If you’ve used key words like ‘sleep apnea’ or ‘oxygen machine’ in the IVR, you get immediately flagged up as a priority and moved out of the normal queue, regardless of what option you had been pressing and you need to get through to the advisor quicker.

And this isn’t about me using AI to employ 15 fewer people or anything like that. This is me using the technology to make sure the right customers get through to the right people.

The software is also now embedded into UK Power Network’s overall network monitoring system, which alerts the company in under four seconds if there’s a power outage and which can even inform them as to how many current users may be affected, plus who they are. 

He said:

That means that as soon as you ring in, we'll be able to tell you we know there is a power cut in your street or nearby because we’ve done all the integrations to make sure everyone’s talking to each other at our end.

Finally, use of IVR and AI has also reduced the class of emergency calls humans need to deal with by 30%.
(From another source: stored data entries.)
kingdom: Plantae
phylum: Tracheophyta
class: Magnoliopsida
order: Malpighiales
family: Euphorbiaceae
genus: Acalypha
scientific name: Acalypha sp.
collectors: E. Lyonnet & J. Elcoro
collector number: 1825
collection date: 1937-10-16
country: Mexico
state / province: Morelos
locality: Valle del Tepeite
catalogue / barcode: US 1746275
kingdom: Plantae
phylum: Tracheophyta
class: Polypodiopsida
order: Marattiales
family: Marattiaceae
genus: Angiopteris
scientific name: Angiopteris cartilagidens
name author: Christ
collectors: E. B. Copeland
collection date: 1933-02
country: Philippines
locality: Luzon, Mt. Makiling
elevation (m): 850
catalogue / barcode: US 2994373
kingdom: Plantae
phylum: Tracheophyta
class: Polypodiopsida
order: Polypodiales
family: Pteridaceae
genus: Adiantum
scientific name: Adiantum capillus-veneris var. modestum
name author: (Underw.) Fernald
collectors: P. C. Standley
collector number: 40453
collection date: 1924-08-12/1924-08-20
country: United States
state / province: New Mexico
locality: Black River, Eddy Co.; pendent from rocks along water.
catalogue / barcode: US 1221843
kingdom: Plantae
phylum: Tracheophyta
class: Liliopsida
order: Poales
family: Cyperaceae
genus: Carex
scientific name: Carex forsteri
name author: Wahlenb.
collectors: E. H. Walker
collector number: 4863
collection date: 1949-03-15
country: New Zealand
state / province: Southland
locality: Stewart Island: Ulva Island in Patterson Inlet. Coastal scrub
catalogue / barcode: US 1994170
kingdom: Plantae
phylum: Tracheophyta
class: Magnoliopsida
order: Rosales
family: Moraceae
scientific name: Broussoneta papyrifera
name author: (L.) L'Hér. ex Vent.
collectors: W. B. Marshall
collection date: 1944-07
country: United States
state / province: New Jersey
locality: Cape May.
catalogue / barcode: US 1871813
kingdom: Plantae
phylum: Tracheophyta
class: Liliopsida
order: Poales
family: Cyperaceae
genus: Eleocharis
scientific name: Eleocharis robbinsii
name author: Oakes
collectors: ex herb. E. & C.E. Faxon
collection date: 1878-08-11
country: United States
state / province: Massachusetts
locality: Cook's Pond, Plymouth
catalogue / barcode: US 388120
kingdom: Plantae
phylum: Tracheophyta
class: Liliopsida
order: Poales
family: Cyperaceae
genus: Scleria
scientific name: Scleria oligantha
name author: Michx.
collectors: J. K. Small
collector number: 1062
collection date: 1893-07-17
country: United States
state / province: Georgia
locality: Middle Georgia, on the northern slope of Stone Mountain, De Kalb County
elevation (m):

Burden of customer satisfaction proof 

Williams says all these benefits are very useful - but that the most important metric is how all this helps customers.

And here, he has some hard numbers to show impact. Prior to implementing contact-center-as-a-service, the firm was seeing customer satisfaction scores under 7.9 - but at the end of 2022, the figure had skyrocketed to 93.4.

These figures come from the UK Customer Satisfaction Index, which the Institute of Customer Satisfaction publishes every six months, and which rates several major brands - and which shows that a rather obscure energy distributor is now consistently at the top of these rankings and was even first in the July 2022 questionnaire.

Next steps for the company include expanding use of AI across more of the firm’s services and telephone lines.

Summing up, for Williams:

To me, this is a story about using good technology to change company culture and achieve great customer service.

What I mean by that is we now will call you, and by the same agent you called first, if we have any news - including the bad sort, which people appreciate so much more than no power news at all.”